Learning How to Have a Meaningful Life

I have felt stuck the past few months, maybe even a little longer than that.  As I have dealt with some really difficult relationship issues, I have let it get me a little off the path that I had thought I was on.  I am feeling the need to get back a little direction.

My vision all along has been to help people to not only avoid some of the pitfalls that I have fallen into in life, but also to live a full, victorious life.  My question at this point is, "How exactly do I do that?"  I have found that I have the desire, but not necessarily the plan.  I'm sure there are a lot of people who can relate.  I know that I want my life to matter and to count for something, but what?  

As I have wrestled with this question and stumbled through trying to find the answer, I have found a process that I am going to go through that I hope will help.  I will be sharing about it with you and we will see how it goes!

It's called "Creating Your Life Plan" with author Donald Miller.  Miller is one of my favorite authors and I have read most of his books.  I like him because I feel like he's honest about the Christian life and doesn't sugar coat how difficult it is to walk with God--yes, very rewarding and the true way to find fulfillment, but difficult none the less.  

As he was going through a similar life struggle that I have been in (although much younger at the time than I am now!) he was introduced to the writings of Victor Frankl and he went through a process similar to the one he has developed. Although I have gotten a little skittish of programs and processes, this one sounds purposeful.   

He learned that the premise of Frankl's theory of finding meaning in life was tested as he endured his own "life challenge" in a concentration camp during WWII.  He had lost his family and his wife and was faced with he reality of finding meaning in the most difficult of circumstances.  If he can find victory in this environment, I think that I should be able to find some victory in my much less difficult circumstances.  

As a contemporary of Sigmund Freud, he disagreed with Freud's assessment of life.  Freud felt the greatest drive in man is the pursuit of pleasure while Frankl suggested that it is actually the drive to find a deep sense of meaning.  He also added that when man couldn't find meaning, he numbed himself with pleasure.  Sounds like a breeding ground for addictions.

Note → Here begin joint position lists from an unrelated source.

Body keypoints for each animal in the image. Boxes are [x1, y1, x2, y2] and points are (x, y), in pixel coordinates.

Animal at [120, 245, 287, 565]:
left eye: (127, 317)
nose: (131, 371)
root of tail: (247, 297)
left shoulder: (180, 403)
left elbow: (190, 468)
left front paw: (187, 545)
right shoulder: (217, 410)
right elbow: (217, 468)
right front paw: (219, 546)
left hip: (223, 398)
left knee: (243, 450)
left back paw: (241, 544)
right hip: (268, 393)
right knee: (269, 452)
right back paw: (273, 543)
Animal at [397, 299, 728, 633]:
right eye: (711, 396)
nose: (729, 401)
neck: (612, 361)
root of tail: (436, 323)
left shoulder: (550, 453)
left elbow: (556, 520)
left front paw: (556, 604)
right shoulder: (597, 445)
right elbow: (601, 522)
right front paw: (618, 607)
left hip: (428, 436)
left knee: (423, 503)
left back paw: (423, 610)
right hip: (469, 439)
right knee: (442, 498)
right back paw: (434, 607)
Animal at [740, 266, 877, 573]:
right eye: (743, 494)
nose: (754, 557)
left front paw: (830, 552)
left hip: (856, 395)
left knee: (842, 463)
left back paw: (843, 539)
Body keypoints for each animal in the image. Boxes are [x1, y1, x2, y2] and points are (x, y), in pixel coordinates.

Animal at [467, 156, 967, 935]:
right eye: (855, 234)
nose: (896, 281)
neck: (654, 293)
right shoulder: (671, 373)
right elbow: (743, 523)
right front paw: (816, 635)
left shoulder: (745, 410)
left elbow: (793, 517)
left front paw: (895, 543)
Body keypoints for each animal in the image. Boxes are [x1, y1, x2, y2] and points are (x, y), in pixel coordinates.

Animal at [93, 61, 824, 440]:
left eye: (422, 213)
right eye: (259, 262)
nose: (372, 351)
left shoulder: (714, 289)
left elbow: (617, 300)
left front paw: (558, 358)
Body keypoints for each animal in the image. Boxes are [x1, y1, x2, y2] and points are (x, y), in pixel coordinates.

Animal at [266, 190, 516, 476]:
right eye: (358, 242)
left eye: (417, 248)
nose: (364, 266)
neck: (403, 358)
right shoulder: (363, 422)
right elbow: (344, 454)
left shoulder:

Frankl said that people could experience a deep sense of meaning in 3 ways:

     1.  A person needs to have clear roles, goals and ambitions.  We need to feel useful and to have a specific tasks or purpose.  We need a project to be committed to.

     2.  We need healthy, meaningful relationships.  We were made for connection and community.  

     3.  We need to develop of redemptive perspective toward our suffering and challenges.  This is a tough one.  Frankl believed that we need to stop making a list of all of the ways that our hardship is hurting us and make a list of the many ways that the difficulty can also serve as a blessing.  Wow, that is hard to do.  It's really hard in a concentration camp and even hard in the depth of the pain that we go through.  

I am just now starting to read Frankl's book "Man's Search for Meaning" so I will let you know how it is.  I am also going to start through creating my own life plan and share with you what it is all about.  Maybe you too would be interested in going through it yourself.  I will serve as your "guinea pig" of sorts. 

As a follower of Christ, I however filter all of the teaching that comes in through the Bible and how it works in conjunction with what God says about us.  I feel that Frankl's theory works well with the purpose we have in loving God and others and in serving them, in the importance of connecting to those around us, and in experiencing joy amidst our trials.  

This kind of a course is a challenge for me.  I am often fearful of having a purpose or having a project that others depend on me to follow through on.  I am often very fearful of developing deep relationships with people because there is a lot of risk involved with that.  And I have a hard time looking at the bright side of my deepest pain, but I am going to give it a shot.  

These worries remind me of a great quote that I have taped above my desk from a book on codependency that I read a few year ago called "From Bondage to Bonding" by Nancy Groom.    She says "God invites us into pain because loving always costs us pain.  He offers us danger because fighting evil is never safe.  He promises us persecution because God's people- including His beloved Son- have always been misunderstood and opposed.  Resting in Jesus is infinitely harder than accomplishing our own agendas.  Trusting grace feels more demeaning than earning our salvation.  Coming alive to hope is more painful and cruel than being dead to our emotions.  But it is life.  And once we've tasted being alive, we can't go back to being dead.  Aliveness in God is addictive."

Now that sounds like something I can push through my fears to get.  How about you?